Спали мы славно, да и ночь такая была теплая, что я под шубой-то ижно вспотел. Да и порошка маленькая упала, так что все поотмякло, отботело, и старый снег не стал похрустывать. Вот, мол, господь благодать послал! Я на свету встал и разбудил Сенюшку; вставай, говорю, да корми коней, а сам поправил огонь, сходил за водой, навесил котелок и наварил карыму (кирпичный чай). Солнышко только взошло, а мы уж наелись и совсем прибрались на таборе.

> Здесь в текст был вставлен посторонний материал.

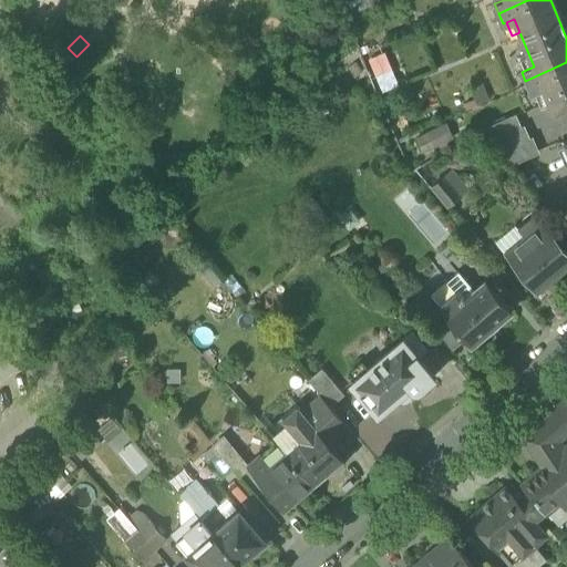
[(384,50),(368,55),(378,89),(394,84),(384,50)]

— Ну что ж, тятька, пойдем! — говорит Сенька.
— Нет, мол, погоди маленько, пусть обогреет, а вот садись да и слушай, что я тебе скажу. И я ему, барин, тут рассказал все, что нужно делать, когда пойдем к берлоге: как заломить, как не пускать зверя, коли полезет, куда стрелять в случае надобности и что делать, буде случится что недоброе. Словом, все, что знал и думал, то ему и передал.